→ **Text shown**:
Tall at 1.90m and naturally athletic, Kirkpatrick quickly made the transition from schoolboy star and by 1966, having just turned 20, he entered first class rugby with Poverty Bay. He made his first international appearance that year along with his close friend Hamish Macdonald in the combined Poverty Bay-East Coast side against the touring British Lions.
By 1967 both Kirkpatrick and Macdonald had moved to Canterbury to further their farming careers and while Macdonald took longer to emerge Kirkpatrick's star was already in ascendancy.
After appearing in the New Zealand under 23 side Kirkpatrick was plucked from relative obscurity by coach Fred Allen for the All Black side to tour Britain and France.
Kirkpatrick was only 21 but already was playing with skill and maturity and a measure of his progress was reflected in the fact that for the international against France he was given his test debut in preference to the great Kel Tremain.
At that time the specialist role of a blindside flanker was not as defined as it has become in modern times and often flankers were used on the right and left side. But Kirkpatrick and Tremain were the forerunners of the way the number six position has evolved.

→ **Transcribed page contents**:
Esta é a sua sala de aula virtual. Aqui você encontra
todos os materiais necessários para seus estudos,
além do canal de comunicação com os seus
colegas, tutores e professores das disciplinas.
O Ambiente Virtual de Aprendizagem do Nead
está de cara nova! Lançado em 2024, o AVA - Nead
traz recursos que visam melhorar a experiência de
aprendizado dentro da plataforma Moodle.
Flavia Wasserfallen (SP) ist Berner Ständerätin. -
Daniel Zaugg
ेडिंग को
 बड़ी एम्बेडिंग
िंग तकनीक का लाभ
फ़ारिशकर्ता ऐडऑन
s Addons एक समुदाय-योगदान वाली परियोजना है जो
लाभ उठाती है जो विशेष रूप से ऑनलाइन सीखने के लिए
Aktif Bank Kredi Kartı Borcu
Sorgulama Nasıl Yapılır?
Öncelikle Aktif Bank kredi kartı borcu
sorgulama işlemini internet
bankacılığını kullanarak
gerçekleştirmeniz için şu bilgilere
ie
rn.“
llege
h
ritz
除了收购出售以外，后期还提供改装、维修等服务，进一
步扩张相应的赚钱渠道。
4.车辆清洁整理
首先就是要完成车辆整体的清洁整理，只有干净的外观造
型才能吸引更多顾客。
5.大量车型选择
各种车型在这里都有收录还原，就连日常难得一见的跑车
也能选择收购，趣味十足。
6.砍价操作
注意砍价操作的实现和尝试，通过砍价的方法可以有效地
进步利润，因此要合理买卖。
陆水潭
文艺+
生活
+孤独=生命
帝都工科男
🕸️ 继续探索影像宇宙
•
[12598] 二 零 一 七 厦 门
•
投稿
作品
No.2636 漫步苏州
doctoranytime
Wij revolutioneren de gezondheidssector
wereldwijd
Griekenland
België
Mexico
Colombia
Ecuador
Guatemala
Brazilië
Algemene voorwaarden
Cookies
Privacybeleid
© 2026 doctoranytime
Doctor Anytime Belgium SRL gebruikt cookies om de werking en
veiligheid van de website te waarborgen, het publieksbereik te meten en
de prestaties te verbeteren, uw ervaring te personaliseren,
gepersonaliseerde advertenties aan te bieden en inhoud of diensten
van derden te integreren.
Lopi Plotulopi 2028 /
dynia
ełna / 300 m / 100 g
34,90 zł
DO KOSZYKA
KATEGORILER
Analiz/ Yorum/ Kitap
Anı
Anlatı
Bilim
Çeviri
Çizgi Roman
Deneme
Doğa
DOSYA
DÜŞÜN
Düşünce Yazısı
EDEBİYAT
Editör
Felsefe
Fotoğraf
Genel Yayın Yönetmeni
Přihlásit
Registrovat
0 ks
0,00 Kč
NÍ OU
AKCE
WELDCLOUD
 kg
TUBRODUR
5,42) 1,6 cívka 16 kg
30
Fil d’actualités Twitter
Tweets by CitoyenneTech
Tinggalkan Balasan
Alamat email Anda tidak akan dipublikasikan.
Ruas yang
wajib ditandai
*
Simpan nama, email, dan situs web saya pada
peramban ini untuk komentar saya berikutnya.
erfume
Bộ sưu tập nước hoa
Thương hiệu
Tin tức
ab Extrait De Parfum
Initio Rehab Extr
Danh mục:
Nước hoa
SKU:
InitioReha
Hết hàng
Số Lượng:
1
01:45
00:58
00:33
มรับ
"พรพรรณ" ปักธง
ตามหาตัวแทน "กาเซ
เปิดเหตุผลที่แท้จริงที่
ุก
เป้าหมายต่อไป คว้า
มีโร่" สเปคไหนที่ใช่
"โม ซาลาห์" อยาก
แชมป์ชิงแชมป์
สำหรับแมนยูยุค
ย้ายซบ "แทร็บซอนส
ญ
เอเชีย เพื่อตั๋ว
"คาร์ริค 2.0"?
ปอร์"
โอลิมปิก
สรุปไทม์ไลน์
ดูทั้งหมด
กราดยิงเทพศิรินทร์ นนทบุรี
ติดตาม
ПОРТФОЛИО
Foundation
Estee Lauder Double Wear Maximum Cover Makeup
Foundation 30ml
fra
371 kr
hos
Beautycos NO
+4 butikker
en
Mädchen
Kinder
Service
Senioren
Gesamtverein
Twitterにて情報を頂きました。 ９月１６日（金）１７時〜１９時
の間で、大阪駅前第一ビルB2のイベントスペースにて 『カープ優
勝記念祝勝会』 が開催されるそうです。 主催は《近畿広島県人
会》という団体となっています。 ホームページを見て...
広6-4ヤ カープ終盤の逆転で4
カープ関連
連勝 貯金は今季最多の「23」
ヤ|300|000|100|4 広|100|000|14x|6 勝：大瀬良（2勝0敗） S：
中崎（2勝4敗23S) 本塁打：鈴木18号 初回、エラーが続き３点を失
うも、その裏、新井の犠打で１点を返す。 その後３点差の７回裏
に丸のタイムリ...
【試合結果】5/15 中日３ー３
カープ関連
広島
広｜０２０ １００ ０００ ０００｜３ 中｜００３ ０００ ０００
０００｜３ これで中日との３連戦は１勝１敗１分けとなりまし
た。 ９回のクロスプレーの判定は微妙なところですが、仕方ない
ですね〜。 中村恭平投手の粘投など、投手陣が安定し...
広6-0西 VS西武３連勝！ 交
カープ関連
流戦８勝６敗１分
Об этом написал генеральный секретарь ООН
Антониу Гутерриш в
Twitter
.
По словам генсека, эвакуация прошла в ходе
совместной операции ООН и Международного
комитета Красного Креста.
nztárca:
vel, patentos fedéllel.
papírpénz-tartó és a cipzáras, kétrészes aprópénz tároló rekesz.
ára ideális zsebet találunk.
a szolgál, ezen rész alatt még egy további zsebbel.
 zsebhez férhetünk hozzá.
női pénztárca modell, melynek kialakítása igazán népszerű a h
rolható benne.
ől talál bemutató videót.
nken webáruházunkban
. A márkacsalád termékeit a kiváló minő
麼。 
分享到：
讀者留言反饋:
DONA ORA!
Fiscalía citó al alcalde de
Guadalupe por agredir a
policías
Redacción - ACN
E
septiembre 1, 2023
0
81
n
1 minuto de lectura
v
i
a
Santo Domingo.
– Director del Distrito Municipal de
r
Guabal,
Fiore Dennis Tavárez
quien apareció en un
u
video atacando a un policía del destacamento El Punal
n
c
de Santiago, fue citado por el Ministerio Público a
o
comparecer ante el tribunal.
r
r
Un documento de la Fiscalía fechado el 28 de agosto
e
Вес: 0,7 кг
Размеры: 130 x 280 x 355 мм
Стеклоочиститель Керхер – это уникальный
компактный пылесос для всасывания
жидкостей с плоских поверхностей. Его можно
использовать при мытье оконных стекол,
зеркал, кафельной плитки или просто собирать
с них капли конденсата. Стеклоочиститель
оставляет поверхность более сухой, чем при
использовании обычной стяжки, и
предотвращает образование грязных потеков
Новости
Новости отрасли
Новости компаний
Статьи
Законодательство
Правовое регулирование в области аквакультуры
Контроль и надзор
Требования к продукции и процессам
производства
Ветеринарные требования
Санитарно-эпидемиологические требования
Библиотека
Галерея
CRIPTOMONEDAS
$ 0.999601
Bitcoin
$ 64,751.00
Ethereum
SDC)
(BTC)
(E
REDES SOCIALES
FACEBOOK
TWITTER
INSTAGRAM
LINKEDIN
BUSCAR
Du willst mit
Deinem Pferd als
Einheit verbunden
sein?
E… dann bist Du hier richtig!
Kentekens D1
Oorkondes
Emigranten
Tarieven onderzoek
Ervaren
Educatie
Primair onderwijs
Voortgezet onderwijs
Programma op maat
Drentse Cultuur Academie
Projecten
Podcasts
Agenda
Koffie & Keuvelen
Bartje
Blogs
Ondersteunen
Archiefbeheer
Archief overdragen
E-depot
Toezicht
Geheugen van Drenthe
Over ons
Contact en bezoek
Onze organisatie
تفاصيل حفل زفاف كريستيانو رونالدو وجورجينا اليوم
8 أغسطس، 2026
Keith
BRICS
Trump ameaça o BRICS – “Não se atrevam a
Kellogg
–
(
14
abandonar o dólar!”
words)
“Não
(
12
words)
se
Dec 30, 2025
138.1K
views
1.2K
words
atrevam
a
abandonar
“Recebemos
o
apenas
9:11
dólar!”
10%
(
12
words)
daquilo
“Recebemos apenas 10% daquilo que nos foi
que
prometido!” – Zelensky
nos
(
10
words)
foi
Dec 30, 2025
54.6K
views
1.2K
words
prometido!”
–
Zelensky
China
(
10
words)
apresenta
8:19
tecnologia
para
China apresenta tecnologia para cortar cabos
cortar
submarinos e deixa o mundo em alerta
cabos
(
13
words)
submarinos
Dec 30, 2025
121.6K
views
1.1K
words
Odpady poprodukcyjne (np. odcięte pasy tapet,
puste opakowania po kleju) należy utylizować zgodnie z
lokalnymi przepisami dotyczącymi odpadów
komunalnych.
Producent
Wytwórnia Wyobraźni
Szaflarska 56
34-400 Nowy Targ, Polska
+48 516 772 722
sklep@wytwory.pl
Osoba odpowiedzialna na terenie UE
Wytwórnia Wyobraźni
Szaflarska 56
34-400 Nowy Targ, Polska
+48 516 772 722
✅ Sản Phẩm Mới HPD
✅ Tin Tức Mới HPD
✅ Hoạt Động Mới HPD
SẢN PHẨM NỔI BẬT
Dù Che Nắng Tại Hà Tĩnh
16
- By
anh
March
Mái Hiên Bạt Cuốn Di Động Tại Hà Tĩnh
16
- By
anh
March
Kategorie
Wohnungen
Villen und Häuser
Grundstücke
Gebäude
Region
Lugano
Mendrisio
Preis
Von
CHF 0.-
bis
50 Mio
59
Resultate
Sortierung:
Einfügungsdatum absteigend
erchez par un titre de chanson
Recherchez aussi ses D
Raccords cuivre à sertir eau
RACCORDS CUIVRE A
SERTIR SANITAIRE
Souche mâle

→ **Problems to work on**:
(a) Name every person mentioned in the passage about Kirkpatrick's early rugby career.
(b) Write the next part of the passage about Kirkpatrick's rugby career, starting after its final sentence.

→ **List of answers**:
(a) Kirkpatrick, Hamish Macdonald, Fred Allen, Kel Tremain

(b)
From then on Kirkpatrick remained an automatic test selection and by the time he was inexplicably dropped from the tour of France in 1977 he had amassed 38 caps, a large number in an era when there were considerably fewer tests played.
He scored, too, 16 test tries, which was the New Zealand record until eclipsed by Stu Wilson in 1983. And in 1972, with Colin Meads affected by injuries and others such as Brian Lochore retired, he became the All Black captain.
He held the post for two seasons, including the stormy tour of Britain and France in 1972-73, and there was a perception despite his considerable dignity that the captaincy did not sit easily with him. He was thus displaced in the role in 1974 by Andy Leslie, but continued to be one of the All Blacks' foremost players.
He was in colossal form on the 1974 tour of Australia and again later that year in Ireland, Wales and against the Barbarains. In the win against Wales he scored the winning try but in a curious decision that match was not given official test status.
There were numerous other distinctions for Kirkpatrick. He scored 115 tries in his 289 first class games, becoming one of the few forwards to reach the century. He was also the only man to have captained both islands: the South in 1969 in his last season with the Canterbury and then the North (in 1972-73) when he had returned home to Poverty Bay. And in the last of 33 appeances for Canterbury against Hawke's Bay he was in a winning Ranfurly Shield side.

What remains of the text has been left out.